Franchise Buying Guide

In the Know

Looking for a franchise forecast? Your search ends here, as we predict what will break on franchising's horizon in 2006.
Presented by Guidant Financial
Guidant Financial specializes in helping entrepreneurs purchase new franchises using their retirement funds.

Every year, we at Entrepreneur sit down to examine the wide world of franchising. We always expect to find overall growth in certain categories, but the amount of growth we discovered across the board this year was phenomenal. Undeniably, 2005 is the year that franchising itself became a trend. In fact, the total number of franchise units for all Franchise 500® companies grew 11 percent from 2004 to 2005. That's an impressive jump compared to the 4 percent increase that occurred from 2003 to 2004, not to mention the previous year's drop in franchise units.

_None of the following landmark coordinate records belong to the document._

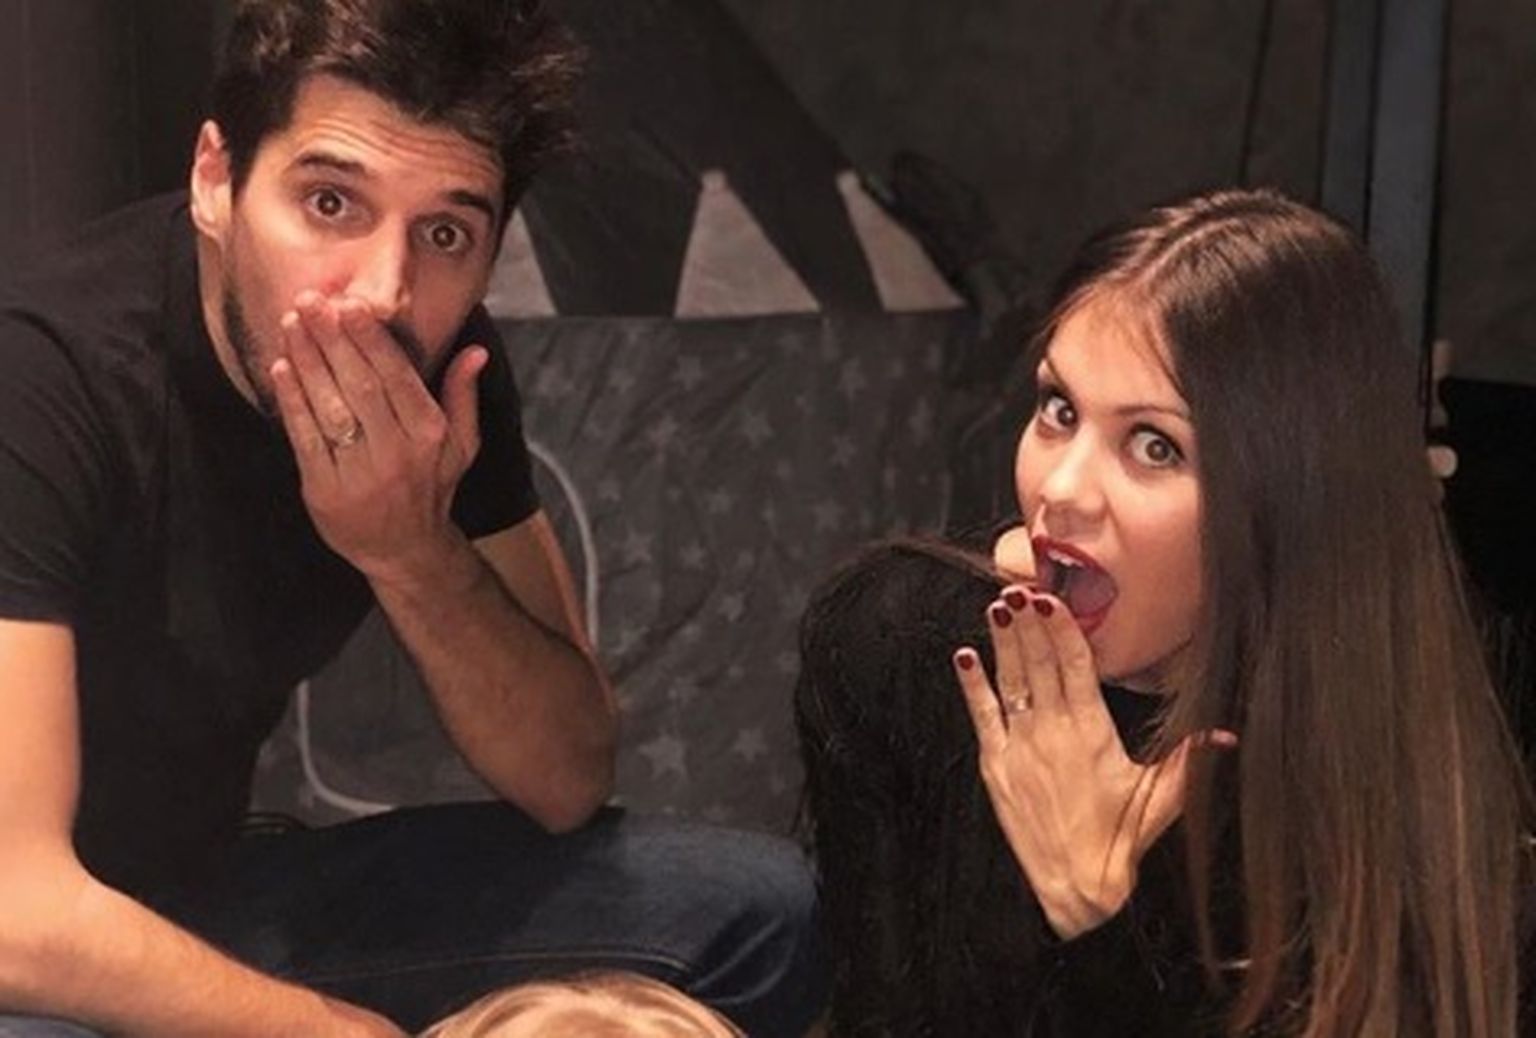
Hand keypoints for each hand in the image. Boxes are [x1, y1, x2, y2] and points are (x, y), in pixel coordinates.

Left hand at [269, 292, 486, 583]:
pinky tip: (282, 368)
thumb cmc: (430, 486)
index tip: (349, 304)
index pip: (397, 379)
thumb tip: (476, 350)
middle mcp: (397, 453)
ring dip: (307, 362)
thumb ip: (464, 395)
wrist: (403, 550)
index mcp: (430, 435)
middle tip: (310, 300)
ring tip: (292, 323)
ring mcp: (359, 474)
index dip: (371, 341)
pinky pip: (305, 438)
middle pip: (360, 386)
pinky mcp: (325, 490)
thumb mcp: (462, 444)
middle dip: (332, 340)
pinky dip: (292, 402)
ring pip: (330, 408)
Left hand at [952, 585, 1235, 938]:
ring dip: (1003, 643)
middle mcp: (1053, 734)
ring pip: (1011, 682)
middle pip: (1041, 665)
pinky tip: (964, 656)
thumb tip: (1228, 735)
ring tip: (997, 605)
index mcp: (1093, 734)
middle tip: (1020, 585)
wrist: (1074, 893)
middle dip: (1030, 623)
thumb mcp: (1160, 801)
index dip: (1063, 630)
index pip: (1076, 668)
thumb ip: (1189, 762)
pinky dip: (972, 685)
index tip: (1053, 599)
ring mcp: (1021, 749)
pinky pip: (982, 716)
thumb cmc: (1118, 845)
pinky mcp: (996, 768)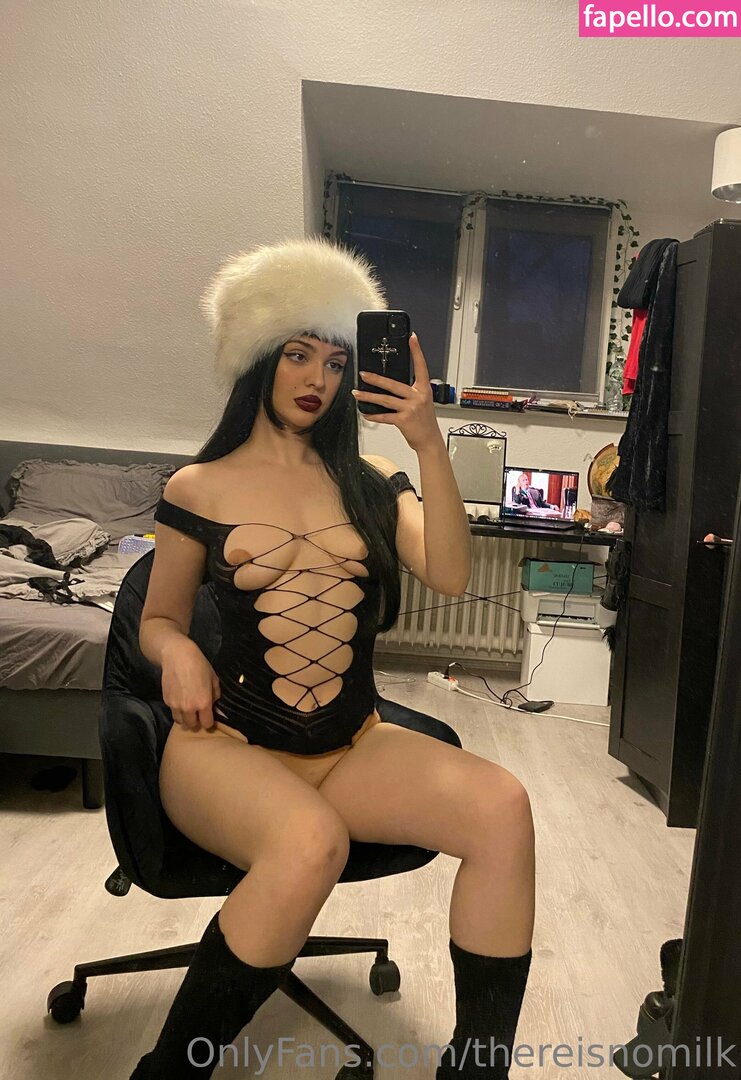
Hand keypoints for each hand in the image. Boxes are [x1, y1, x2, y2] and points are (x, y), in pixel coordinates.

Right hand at [161, 642, 220, 731]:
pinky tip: (180, 698)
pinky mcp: (166, 700)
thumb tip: (213, 704)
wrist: (177, 656)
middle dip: (196, 721)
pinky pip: (173, 711)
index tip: (208, 716)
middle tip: (198, 713)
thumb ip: (215, 694)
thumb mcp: (213, 678)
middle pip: (192, 726)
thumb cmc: (199, 665)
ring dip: (185, 718)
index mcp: (203, 703)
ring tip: (188, 708)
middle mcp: (189, 708)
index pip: (207, 724)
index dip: (209, 721)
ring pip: (180, 721)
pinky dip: (177, 709)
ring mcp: (175, 705)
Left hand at [351, 332, 440, 451]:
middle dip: (376, 379)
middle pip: (393, 384)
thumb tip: (391, 386)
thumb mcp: (423, 402)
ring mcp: (411, 408)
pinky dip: (373, 415)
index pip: (421, 366)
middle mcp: (418, 397)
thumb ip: (411, 392)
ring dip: (369, 396)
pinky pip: (385, 416)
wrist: (430, 440)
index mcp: (423, 389)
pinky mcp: (404, 420)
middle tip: (363, 374)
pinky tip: (365, 413)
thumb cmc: (425, 421)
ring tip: (357, 393)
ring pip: (385, 400)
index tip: (412, 338)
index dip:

So what's spurring this amazing growth? More people are recognizing franchising as a viable means to turn entrepreneurial dreams into reality. And franchising's influence is being felt far and wide. It's attracting jaded corporate employees ready to apply their business savvy and skills to their own businesses, as well as a generation of baby boomers who aren't quite ready to retire. Meanwhile, entrepreneurs are increasingly embracing franchising as a way to expand their existing businesses. All this translated to $134.2 billion in sales during the past fiscal year for the 2006 Franchise 500® companies.

That said, we dug a little deeper and uncovered eight growing categories we predict will sweep the franchising world in 2006. Ranging from eBay consignment stores to kids' specialty services, these are hot opportunities you won't want to miss.

Do-It-Yourself Meal Preparation
We knew it was coming. We saw the signs of a budding industry. It is, hands down, among the top franchising trends for this year. Do-it-yourself meal preparation businesses are reinventing the process of cooking by transforming it into a painless social activity. Franchises like Dinner By Design do all the hard work, including the grocery shopping, prep work and even the cleanup. The customers simply assemble the meals and, two hours later, go home with a month's worth of meals that they just have to freeze and heat later. "Our stated goal is to bring the family back to the dinner table," says Robin Perry, national director of franchise sales for Dinner By Design. "Forty percent of the meals consumed in America today are eaten outside the home."

Indeed, Americans now have little time for cooking. According to a 2005 nationwide ConAgra Foods survey, more than 70 percent of parents experience some type of stress associated with dinnertime. That stress, combined with a growing desire to be with family following tragic events like 9/11 and Hurricane Katrina, make this business concept increasingly desirable and relevant in today's society.

Consequently, this category has long-term potential. "Whenever you start out in a new industry, the first question is, Is this going to be a flavor-of-the-month type of thing?" says Perry. "But this business is going to be here for a long time."